- Work to be completed: Among the lines below, list those containing the string "front".

- Dataset:
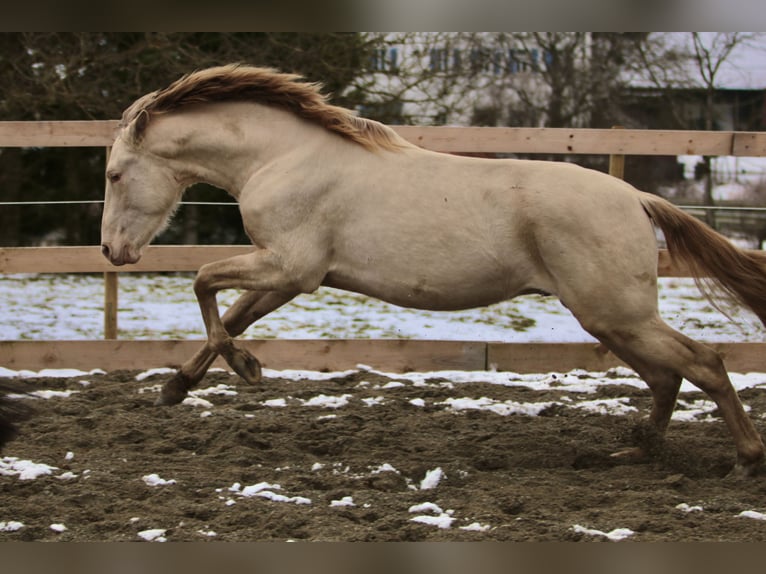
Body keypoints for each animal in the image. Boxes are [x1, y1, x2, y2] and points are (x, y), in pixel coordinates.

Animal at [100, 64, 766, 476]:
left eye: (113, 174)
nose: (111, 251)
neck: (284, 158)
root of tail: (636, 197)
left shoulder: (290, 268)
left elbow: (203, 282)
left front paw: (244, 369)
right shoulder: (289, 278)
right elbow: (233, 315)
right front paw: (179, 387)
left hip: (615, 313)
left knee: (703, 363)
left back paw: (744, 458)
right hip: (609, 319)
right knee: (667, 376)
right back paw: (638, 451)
--
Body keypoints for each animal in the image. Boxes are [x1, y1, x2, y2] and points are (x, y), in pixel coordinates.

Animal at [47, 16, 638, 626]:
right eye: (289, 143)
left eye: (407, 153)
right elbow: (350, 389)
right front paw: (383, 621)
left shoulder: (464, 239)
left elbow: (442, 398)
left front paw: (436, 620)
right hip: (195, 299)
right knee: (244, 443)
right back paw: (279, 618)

- Written response:
left front paw: (244, 369)
right front paw: (179, 387)
right front paw: (383, 621)
left front paw: (436, 620)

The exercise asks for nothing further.